Some 10.5 million children are out of school throughout Nigeria, he said, but the insurgency has affected Borno state most acutely. Nearly 2,300 teachers have been killed in Nigeria's northeast since 2009 by Boko Haram, whose name in the local Hausa language has been loosely translated to mean "Western education is a sin." Nearly 1,400 schools have also been destroyed, said UNICEF.
"Even in the midst of conflict we need to make sure that children keep learning. It helps them overcome trauma," he said, adding that many children there have been kidnapped and have experienced violence.
Two young boys told him about being kidnapped, watching people be killed and being forced to work for Boko Haram under threat of beatings and abuse.
"These boys are deeply traumatized.

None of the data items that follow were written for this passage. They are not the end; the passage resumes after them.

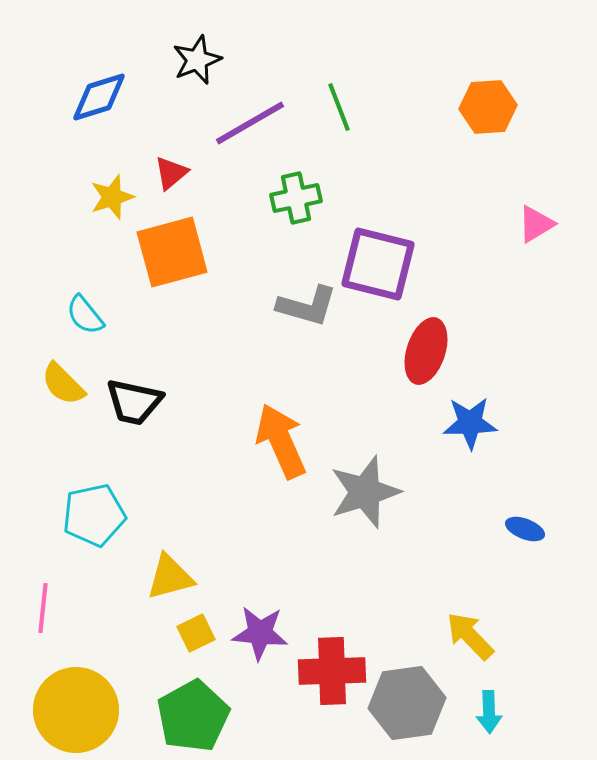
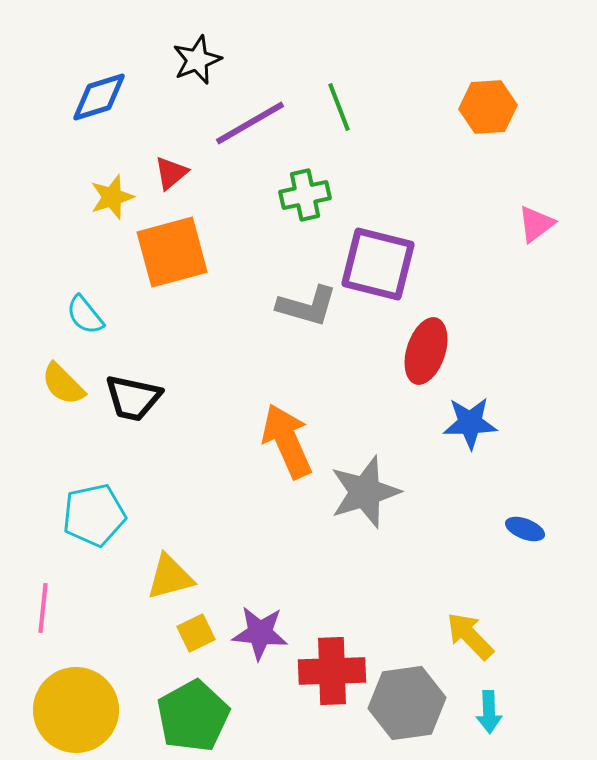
green cross: moved 9 px right, 3 px up
pink triangle: rotated 6 degrees counterclockwise
black trapezoid: moved 1 px left, 4 px up
orange arrow: moved 6 px right
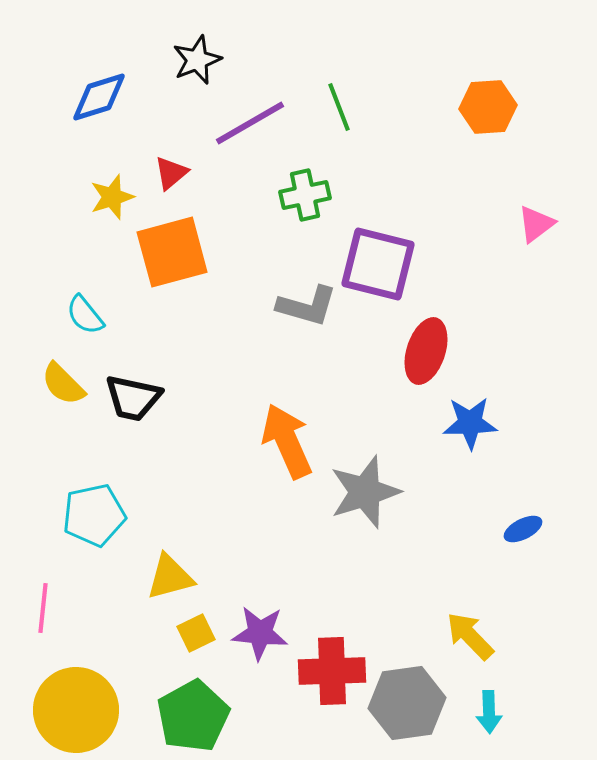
blue ellipse: moved 2 px left; rotated 48 degrees counterclockwise
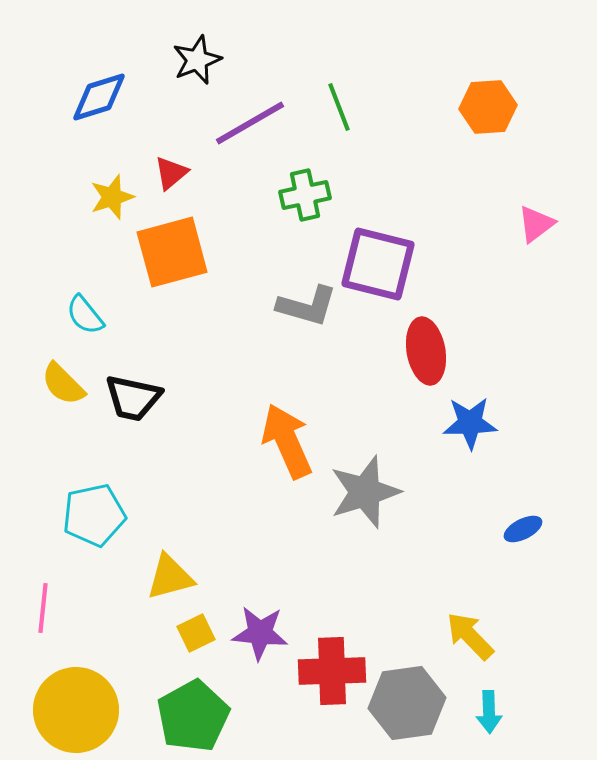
red ellipse: rotated 28 degrees counterclockwise
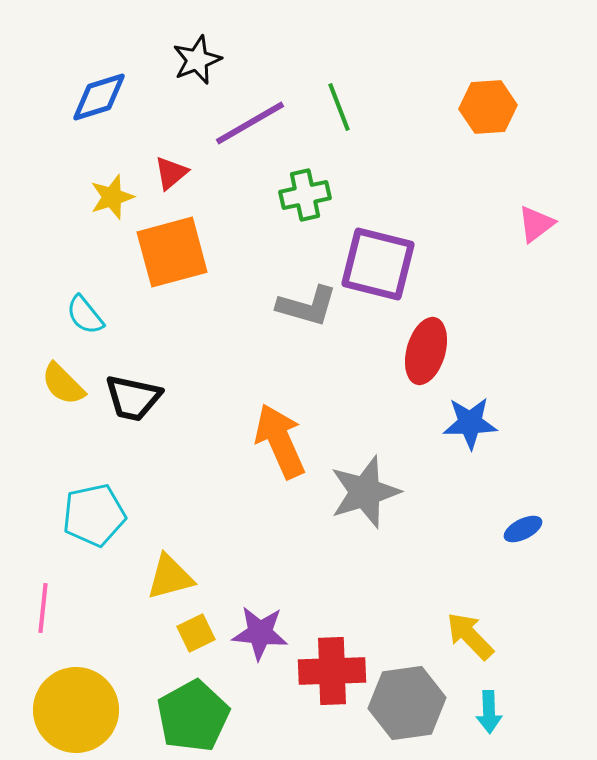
red ellipse: rotated 26 degrees clockwise
orange arrow: moved 7 px left
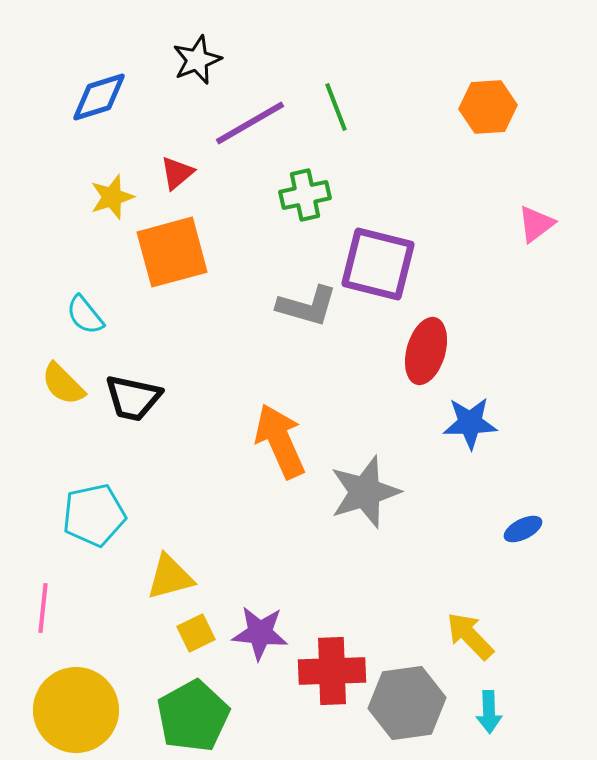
green line: moved 3 px left
red triangle: moved 6 px right
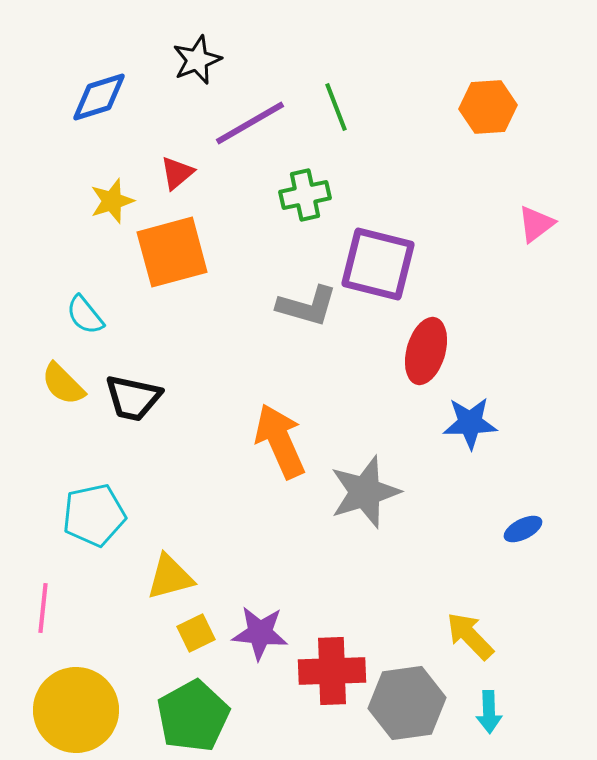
yellow star: moved 4 px down
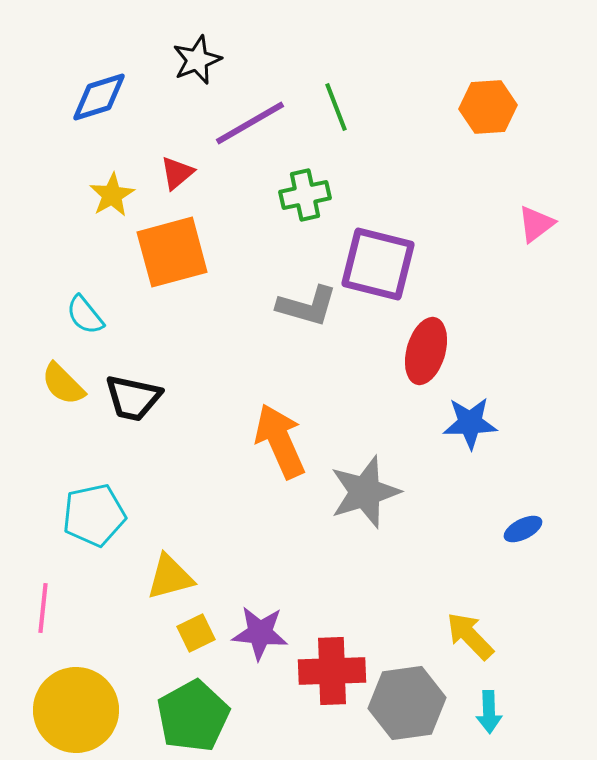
yellow star: moved 6 px up; rotated 12 degrees counterclockwise
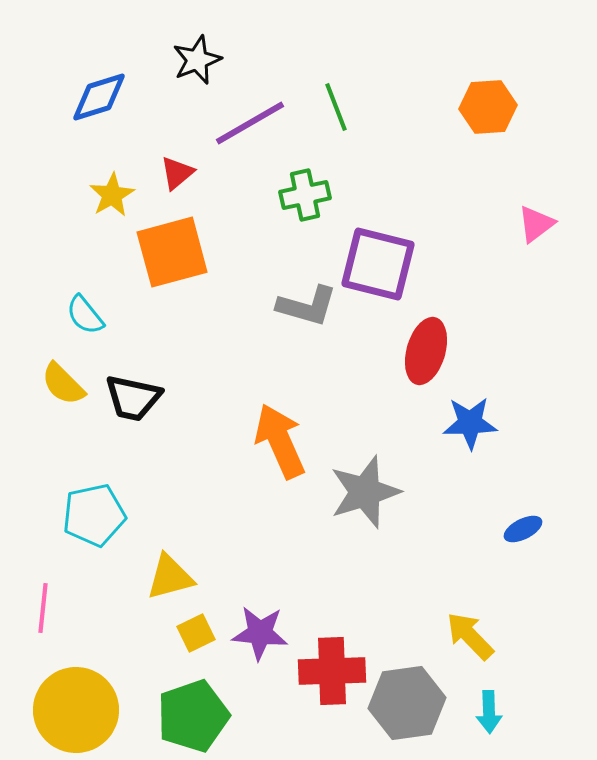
green pentagon: rotated 10 degrees clockwise
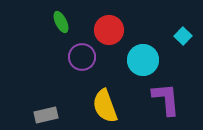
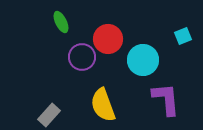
red circle: moved 1 px left, 9 px down
cyan square: rotated 24 degrees clockwise
yellow semicircle: moved 2 px left, 1 px up
gray rectangle: moved 3 px right; rotated 35 degrees counterclockwise
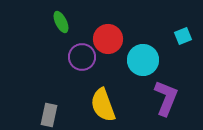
purple L-shape: moved 1 px up; rotated 27 degrees clockwise
gray rectangle: rotated 30 degrees counterclockwise
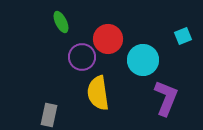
yellow semicircle: moved 5 px left, 12 px up; rotated 12 degrees clockwise
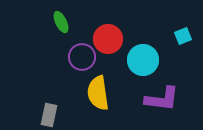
purple L-shape: moved 4 px left, 1 px down; rotated 75 degrees clockwise
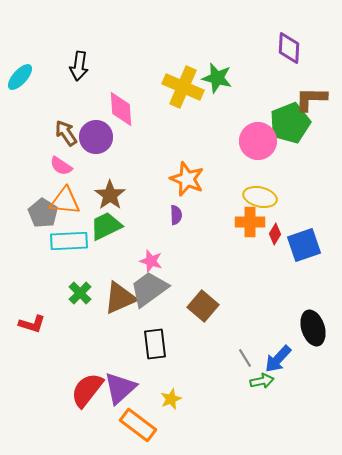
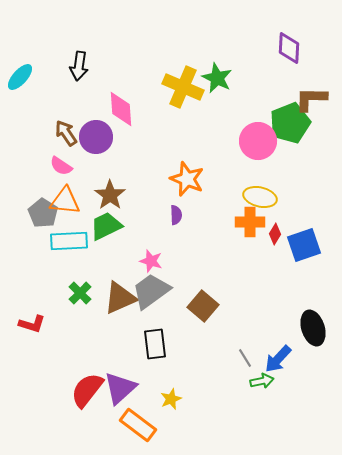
green star: rotated 12 degrees clockwise
gray trapezoid: moved 2 px right, 2 px down
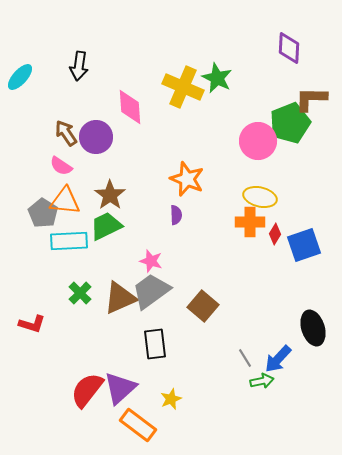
pink diamond: moved 9 px right, 2 px up
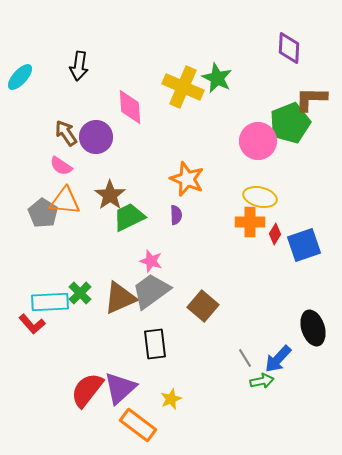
green trapezoid: moved 23 px right, 9 px up
cyan rectangle: moved 19 px left, 61 px down
red L-shape: rotated 32 degrees clockwise
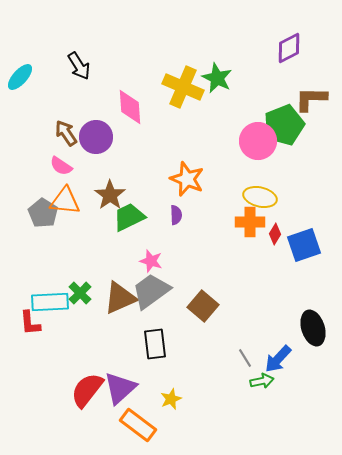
purple diamond: rotated 60 degrees clockwise
black arrow: rotated 40 degrees counterclockwise
green pentagon: moved 6 px left, 2 px down
red L-shape: moved 2 px left, 1 px up; rotated 36 degrees clockwise
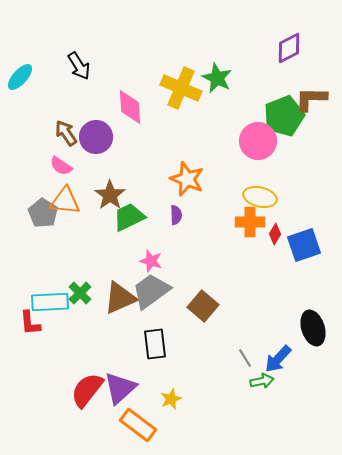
yellow cross: moved 2 px left, 1 px down
green pentagon: moved 9 px up
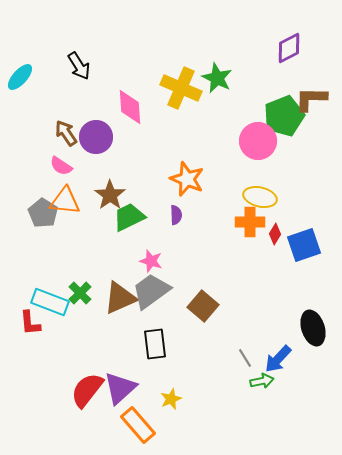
cyan rectangle: rotated 24 degrees clockwise
orange rectangle: rotated 12 degrees clockwise
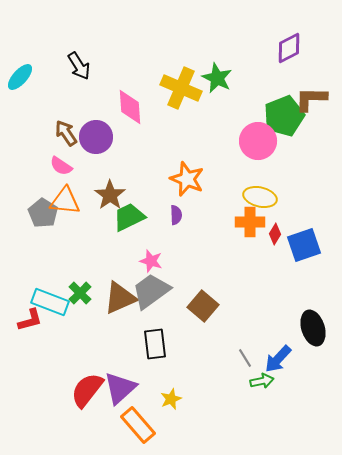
red L-shape: moved 3 px up; rotated 100 degrees counterclockwise
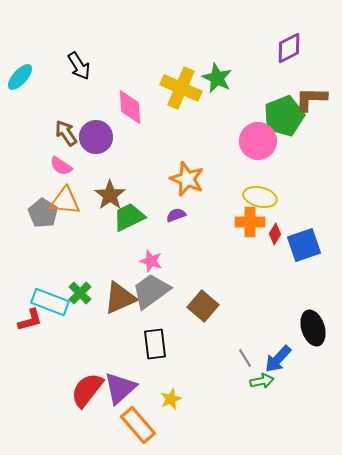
purple semicircle: rotated 108 degrees counterclockwise
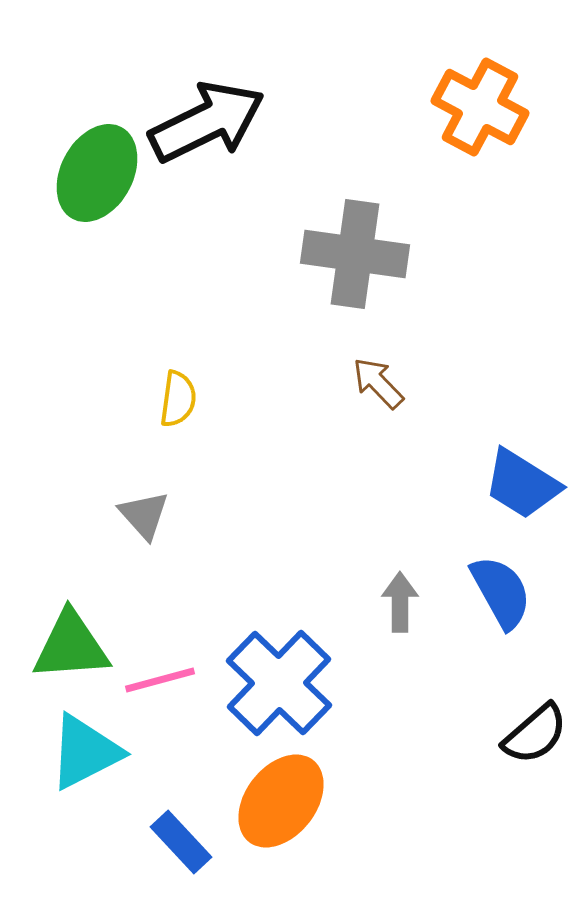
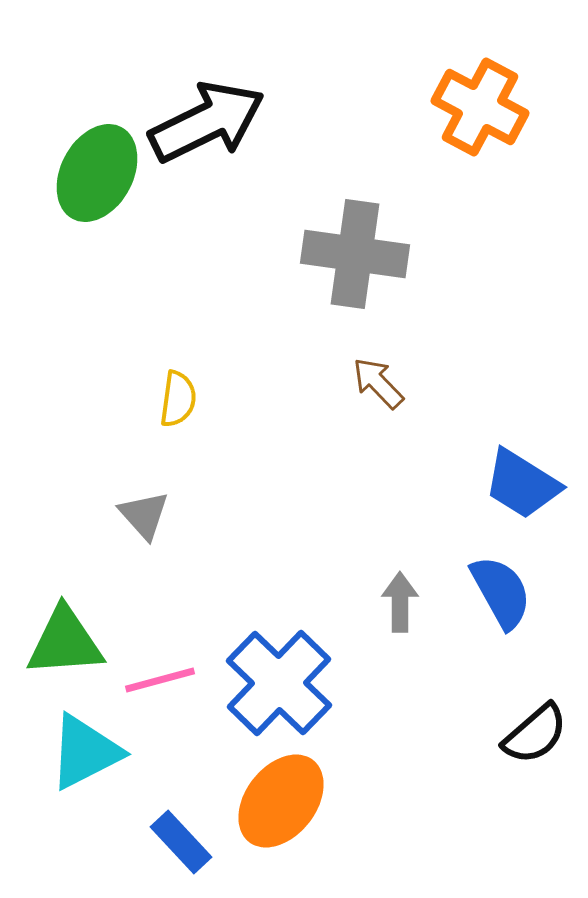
green triangle: moved 6 px left, 4 px up
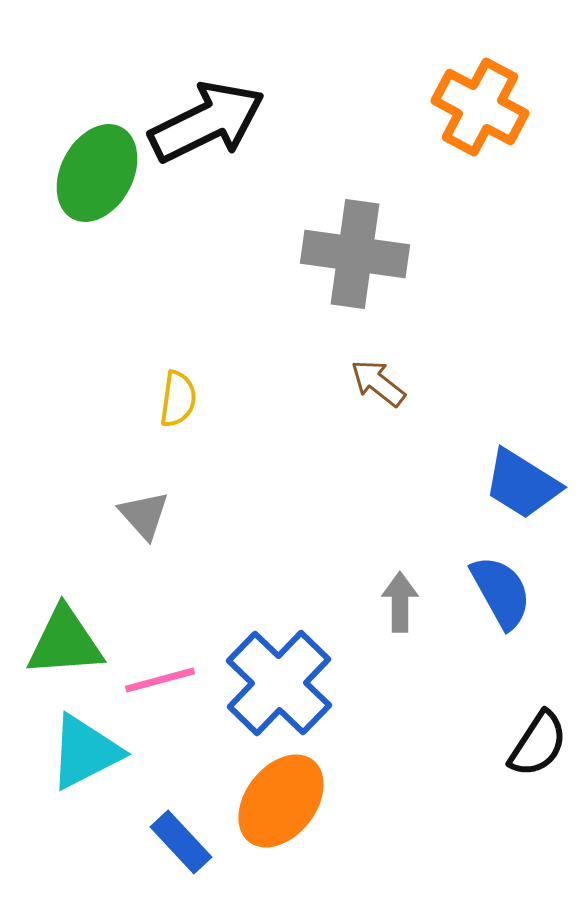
brown arrow: rotated 8 degrees counterclockwise
black semicircle: moved 3 px right, 10 px down; rotated 16 degrees counterclockwise
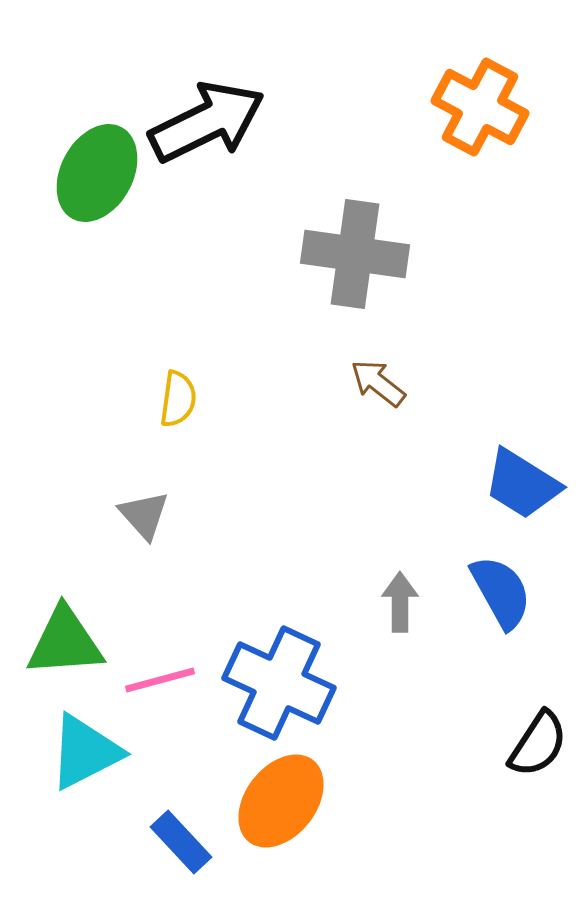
blue cross: rotated 19 degrees counterclockwise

They are being supported to overcome that situation, and when asked what they most wanted, they both said to me they wanted to go to school," he said.
The extremists' eight-year insurgency has killed more than 20,000 people in the Lake Chad region, and displaced more than 2.3 million. Casualties have doubled in the past five months in Borno and Adamawa states because of increased suicide bombings, many carried out by young girls, Amnesty International has said.
"The use of children as human bombs — close to 100 so far this year — has sown a climate of mistrust among communities in the northeast," the U.N. agency says.
UNICEF has been able to enroll nearly 750,000 children in school this year in northern Nigeria, it said, establishing more than 350 temporary learning spaces.
But the U.N. humanitarian agency says that only 12 percent of funding needed for education in Nigeria has been received.
Teachers are needed in the remote areas, and funds are needed to recruit them and to rebuild schools, Forsyth said, calling for a deeper partnership and more investment by the government, international community and U.N
"Investing in learning and education is an important way of combatting extremism," said Forsyth. "It's also an important investment in giving those children hope and building a future, not just for Borno state but for Nigeria."